Extract the lines of the entries word for word, starting at the line that has "class: Magnoliopsida" and stopping after the last line of the entries, and leave the pictures out of your answer.
◇ ◇ ◇ ◇ ◇
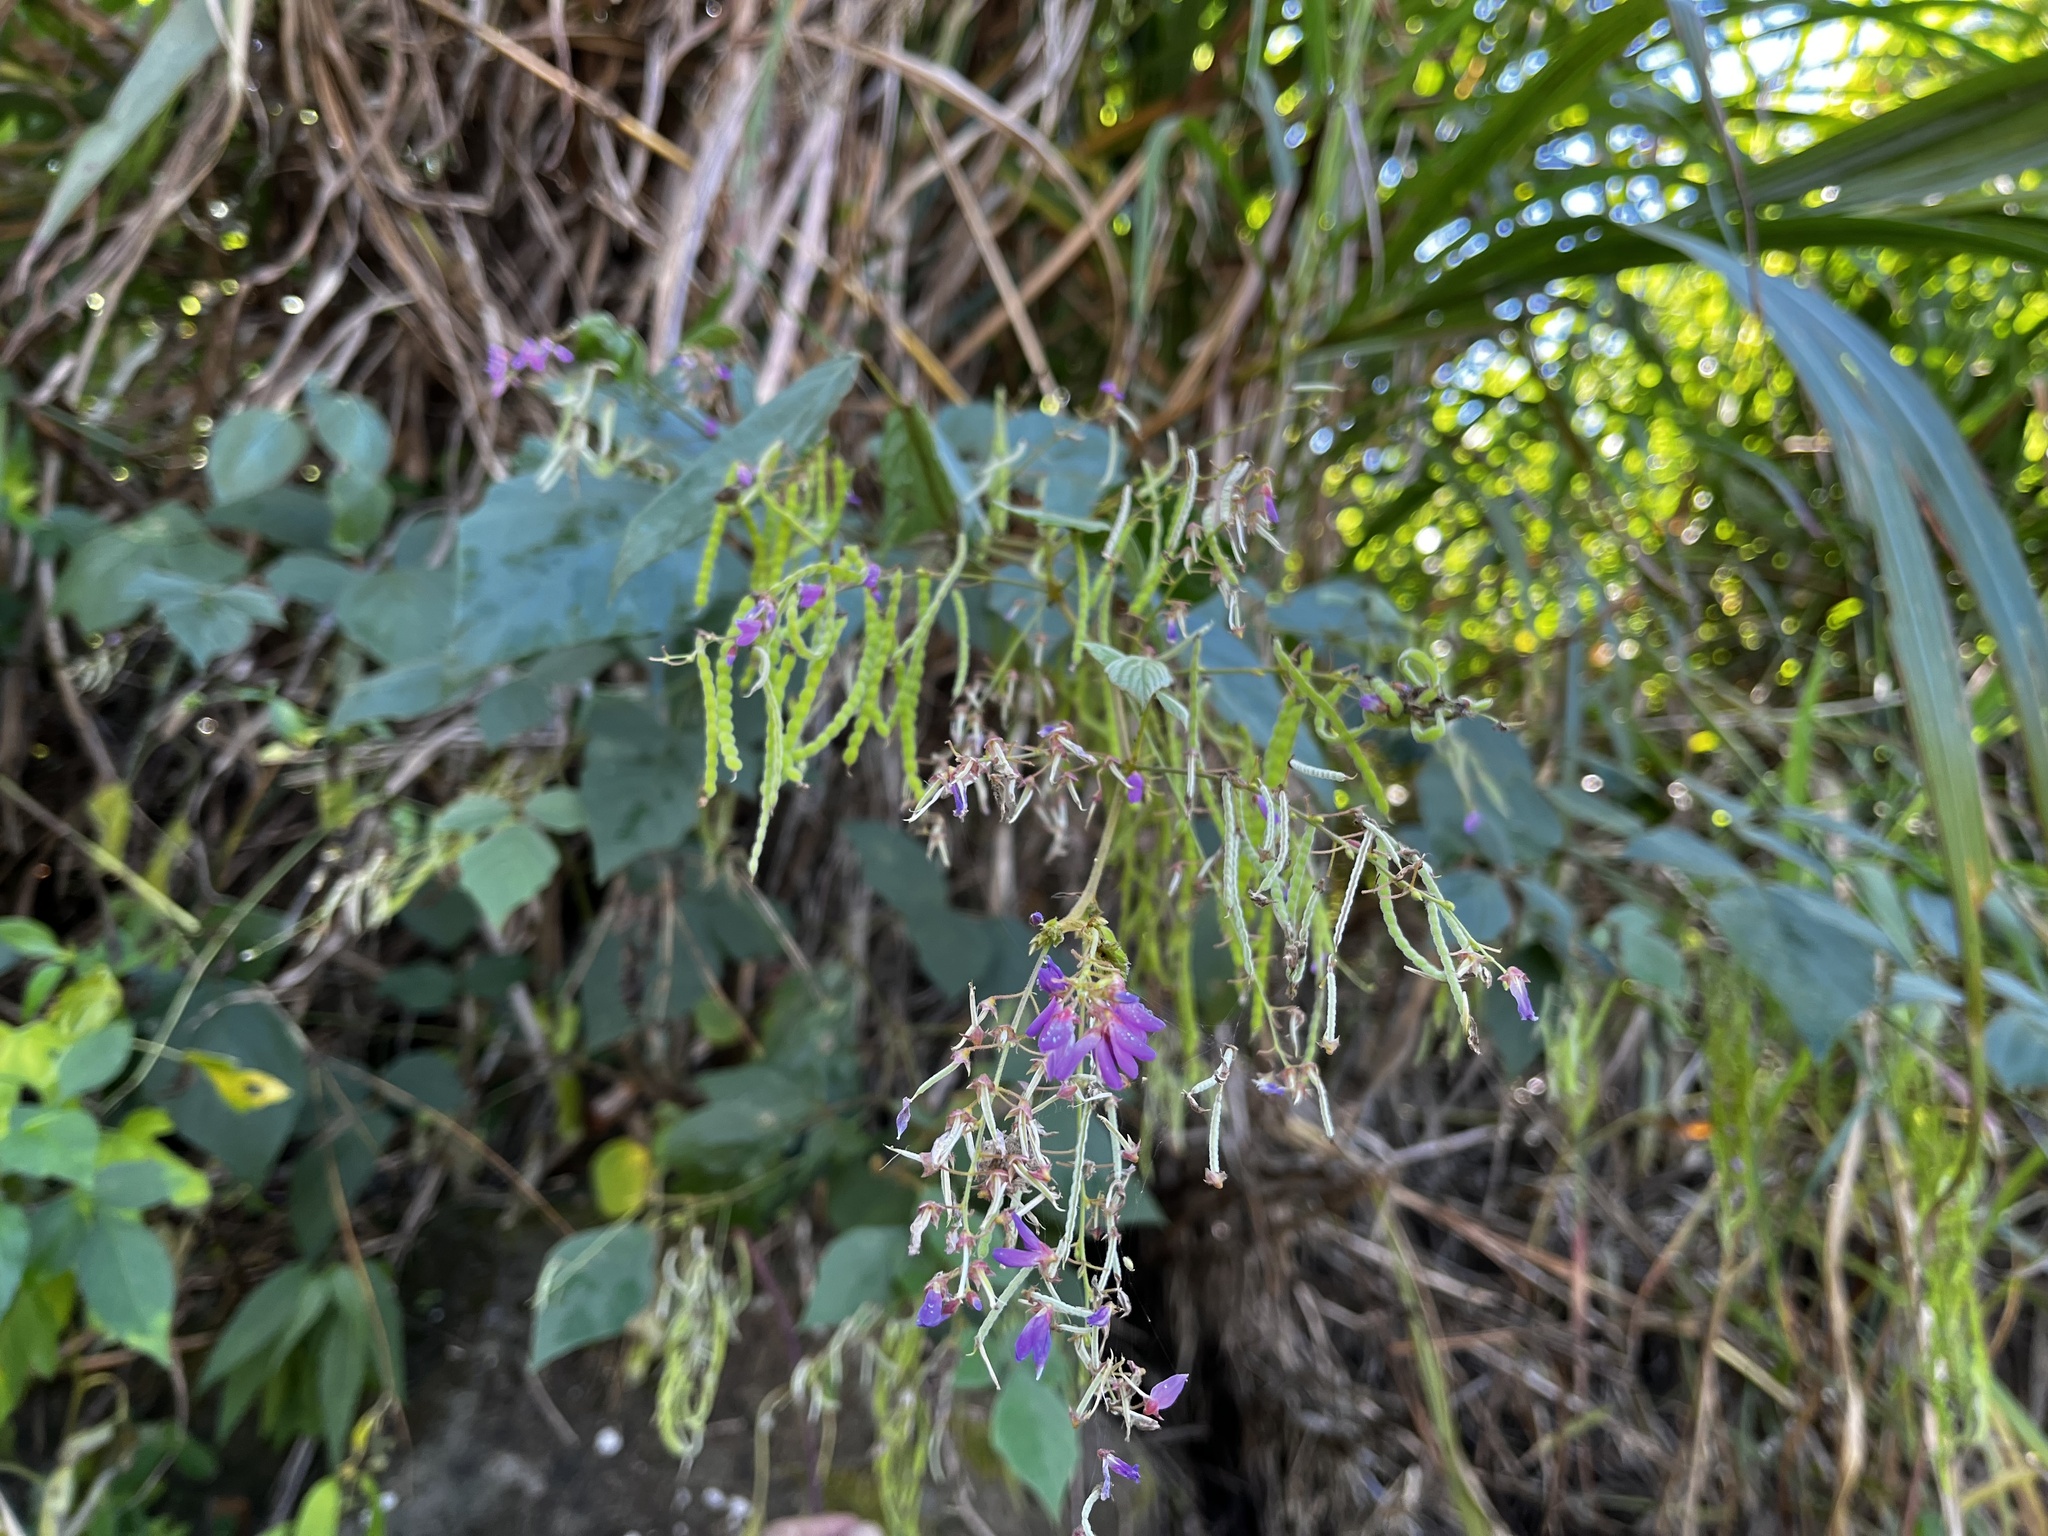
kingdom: Plantae
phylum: Tracheophyta
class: Magnoliopsida
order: Fabales
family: Fabaceae
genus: Puhuaea
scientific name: Puhuaea sequax
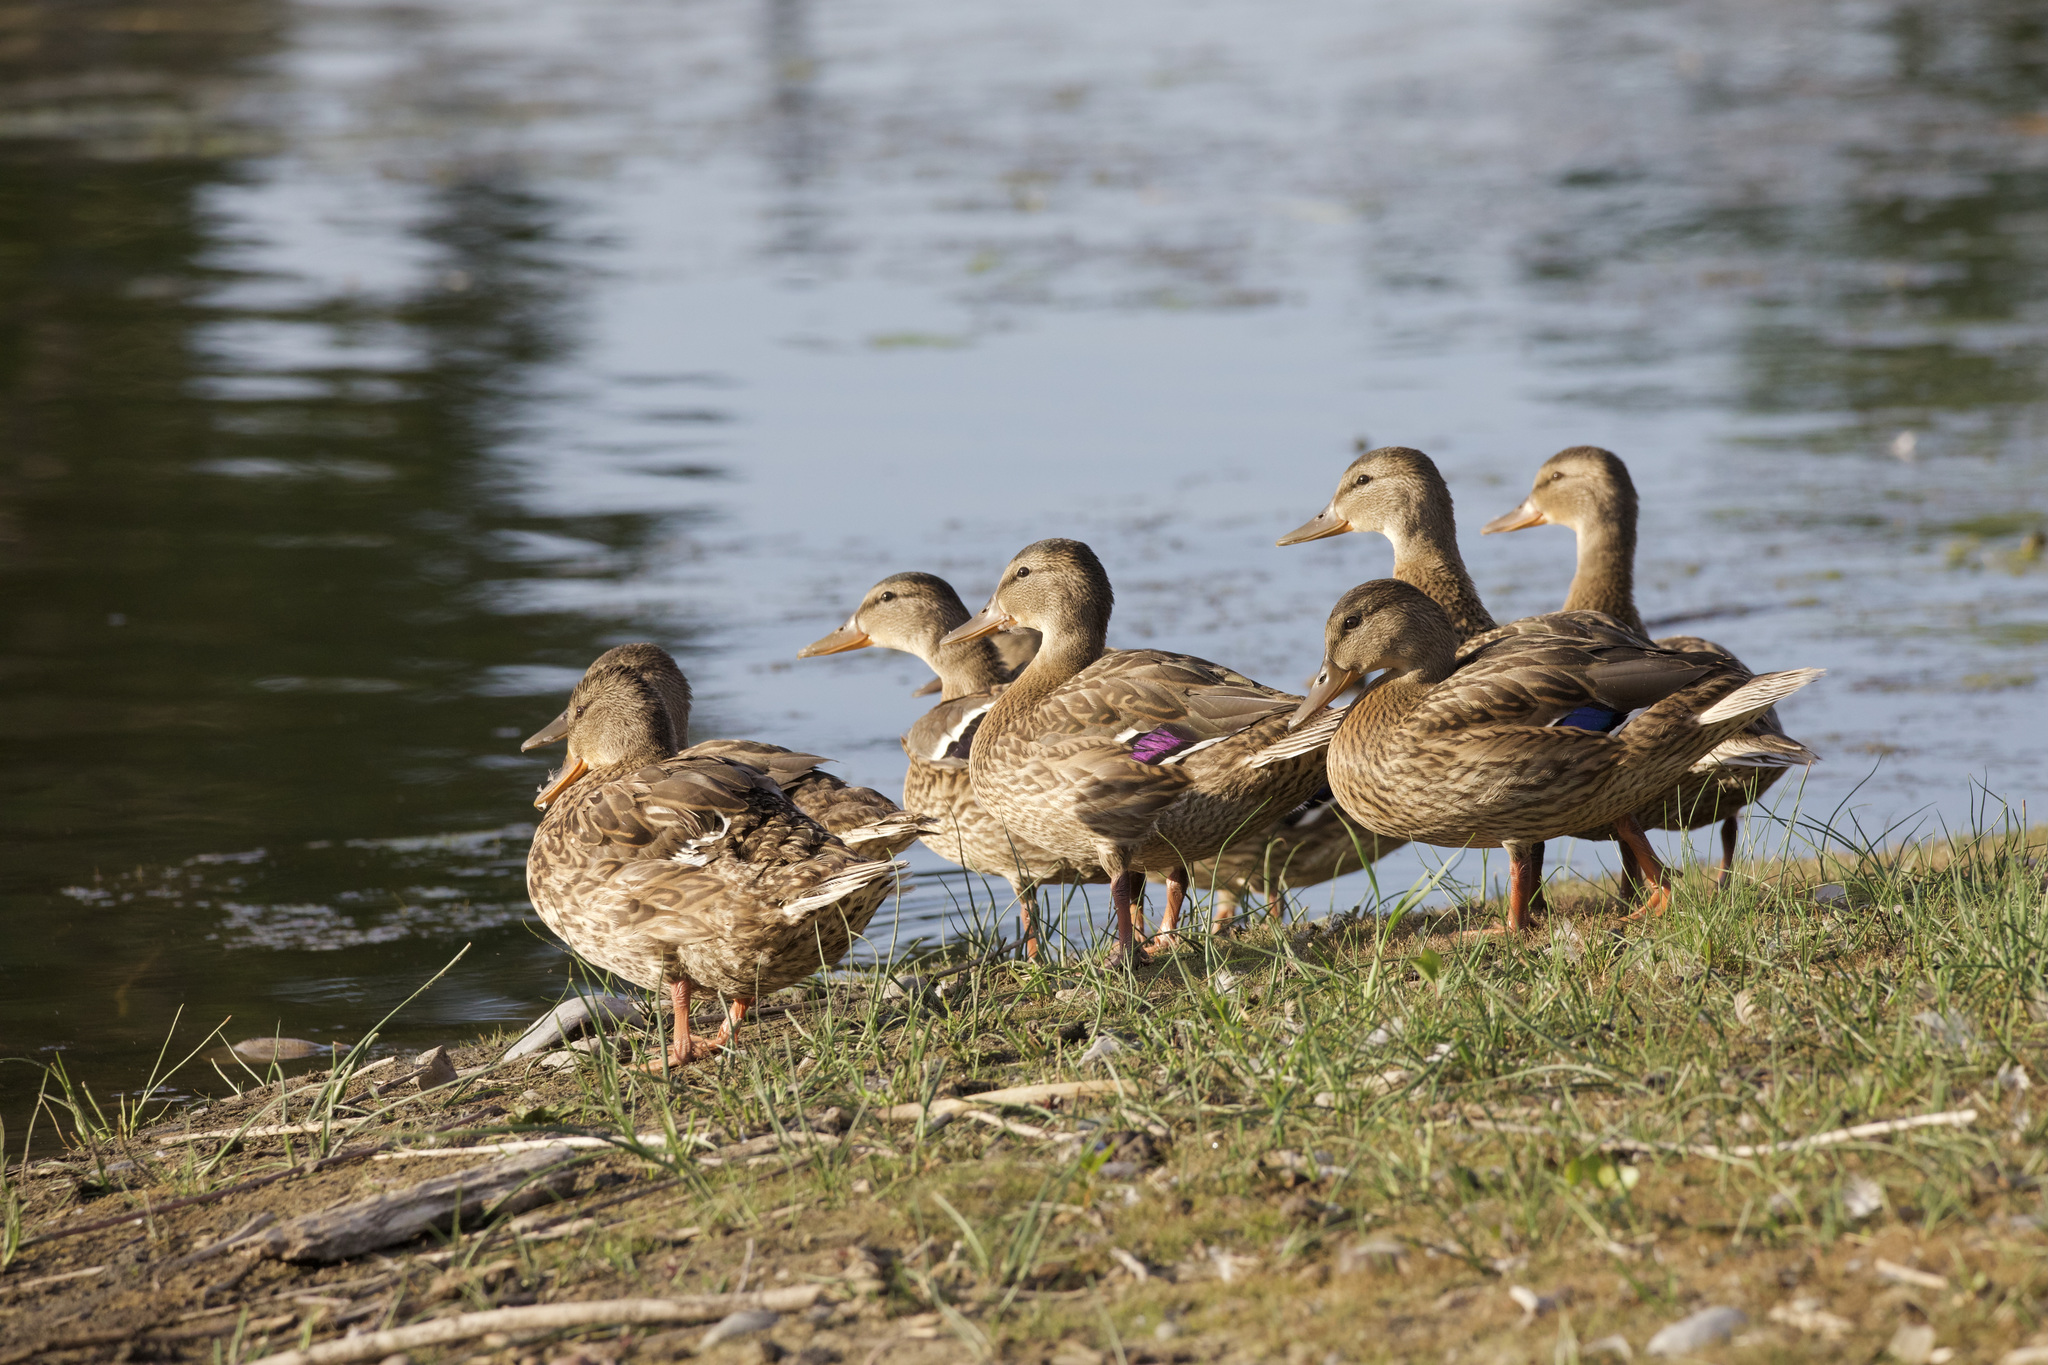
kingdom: Animalia
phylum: Chordata
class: Aves
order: Anseriformes
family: Anatidae
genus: Anas
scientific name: Anas platyrhynchos
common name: Mallard
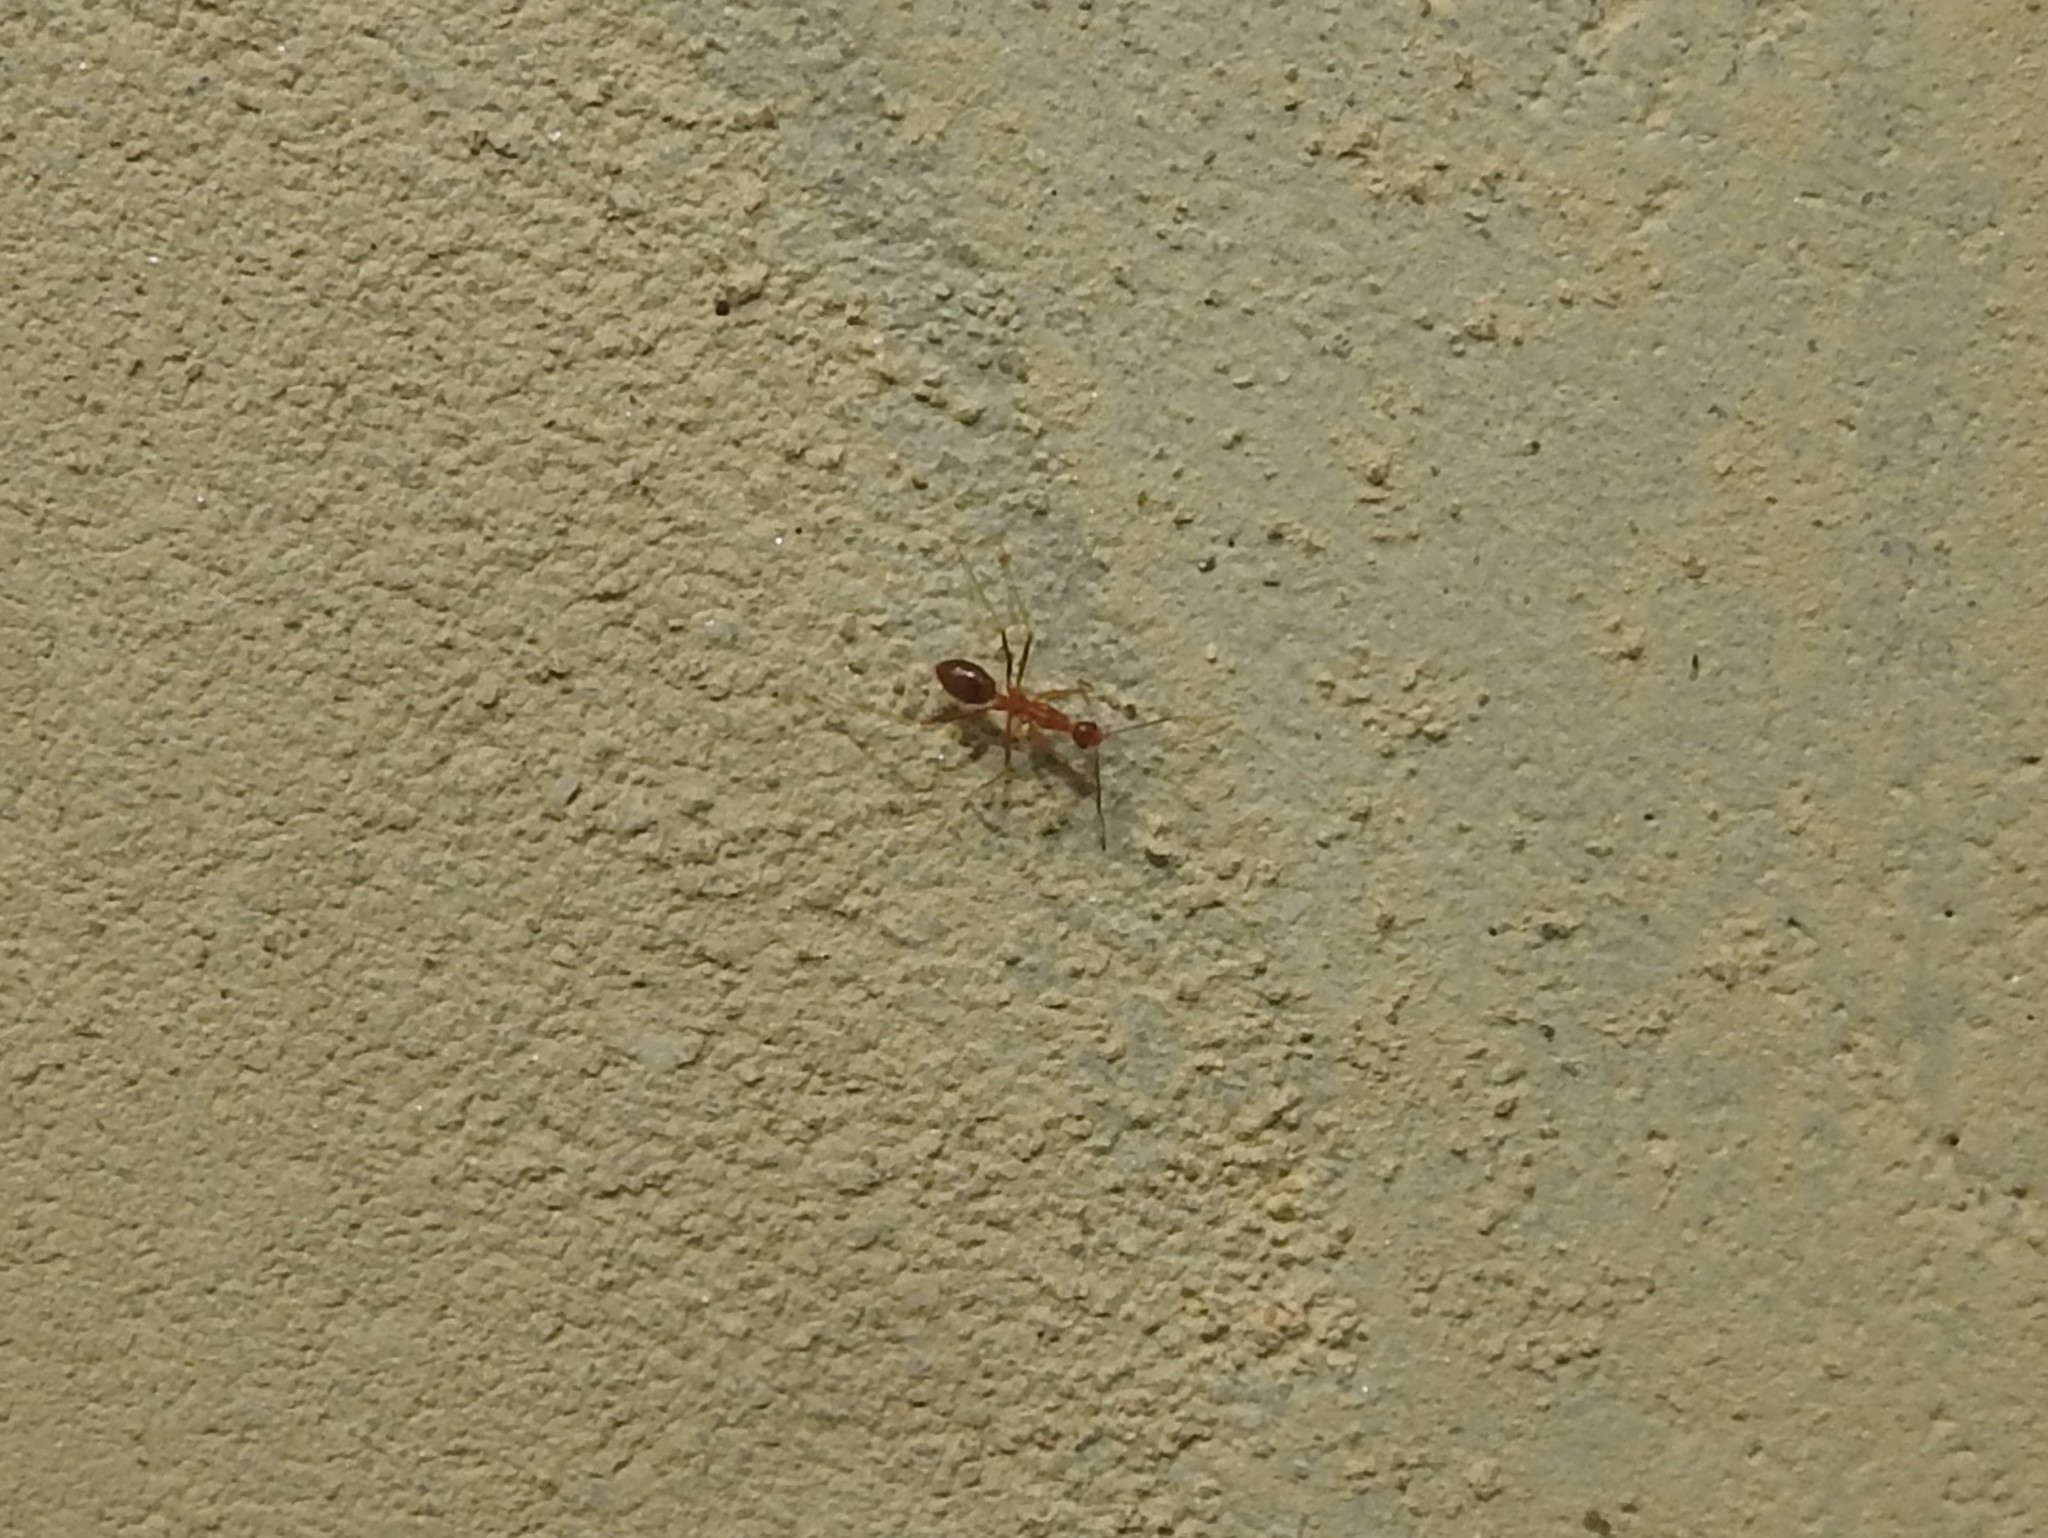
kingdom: Animalia
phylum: Arthropoda
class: Insecta
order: Hymenoptera
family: Formicidae
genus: Anoplolepis
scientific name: Anoplolepis gracilipes
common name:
◇ ◇ ◇ ◇ ◇
### ANSWER TO THIS EXERCISE
class: Magnoliopsida
order: Fabales
family: Fabaceae
genus: Puhuaea
scientific name: Puhuaea sequax
kingdom: Animalia
phylum: Chordata
class: Aves
order: Anseriformes
family: Anatidae
genus: Anas
scientific name: Anas platyrhynchos
common name: Mallard
kingdom: Animalia
phylum: Arthropoda
class: Insecta
order: Hymenoptera
family: Formicidae
genus: Anoplolepis
scientific name: Anoplolepis gracilipes
common name:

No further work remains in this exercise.